Baca: 24 Januari 2019, Ahok Bebas dari Masa Hukuman
"Di laporan pasangan calon nomor 1 dan nomor 2 tidak menyebut siapa namanya, artinya kami kesulitan untuk melakukan investigasi. Kalau kemudian merujuk ke aturan PKPU 3-4 tentang dana kampanye, syarat laporan itu kan harus ada identitas penyumbang itu minimal NPWP, nomor telepon dan alamat," jelas Alwan.
Kondisi demikian secara langsung dapat menyulitkan pemilih dalam melakukan investigas lapangan terhadap sumbangan dana kampanye paslon pilpres 2019.
Bila merujuk pada UU nomor 7 tahun 2019 pasal 497, setiap orang dengan sengaja memberikan keeterangan tidak benar dalam laporan dana kampanye dipidana penjara paling lama 2 (dua) tahun dan denda paling banyak Rp24.000.000,00 (dua puluh empat juta rupiah).

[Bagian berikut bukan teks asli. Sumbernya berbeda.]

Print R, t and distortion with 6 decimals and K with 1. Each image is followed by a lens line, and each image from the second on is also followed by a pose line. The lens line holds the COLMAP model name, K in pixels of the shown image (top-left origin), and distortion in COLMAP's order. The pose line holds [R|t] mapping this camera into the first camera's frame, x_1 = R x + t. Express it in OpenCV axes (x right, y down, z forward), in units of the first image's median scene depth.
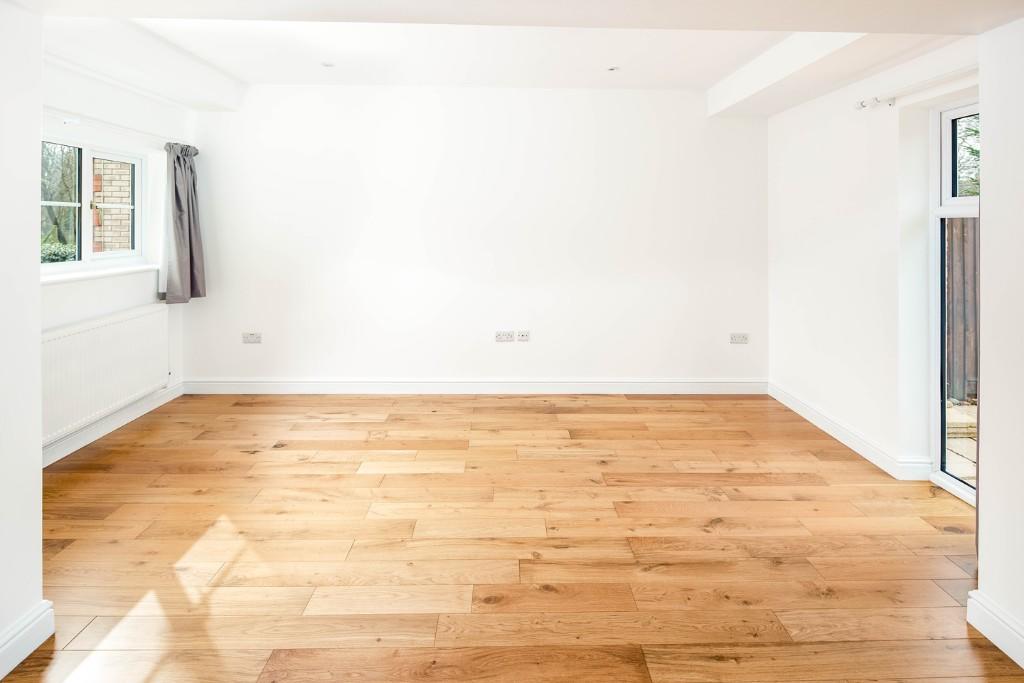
lens RADIAL K [[515.8, 0, 516.4], [0, 515.8, 224.7], [0, 0, 1]] dist [0.002010, 0.000481]
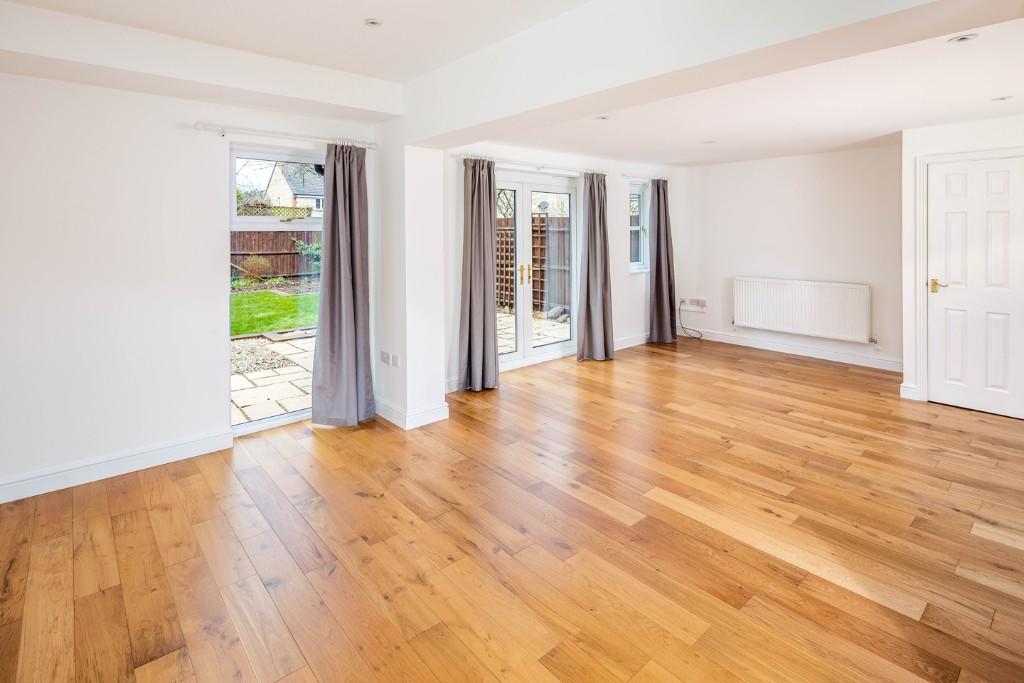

Serta Pasal 496 yang menjelaska setiap peserta pemilu yang dengan sengaja memberikan keterangan tidak benar dalam laporan dana kampanye Pemilu sebagaimana dimaksud dalam Pasal 334 ayat (1), ayat (2), dan/atan ayat (3) serta Pasal 335 ayat (1), ayat (2), dan/atau ayat (3) dipidana dengan pidana kurungan paling lama 1 (satu) tahun dan denda paling banyak Rp12.000.000,00 (dua belas juta rupiah).
"Nah, ketidakbenaran laporan ini mengindikasikan bahwa pasangan calon kita semakin tidak integritas bagi kami. Kita berharap bahwa pasangan calon presiden baik nomor 1 dan nomor 2 berintegritas terutama dalam hal laporan sumbangan dana kampanye," pungkasnya.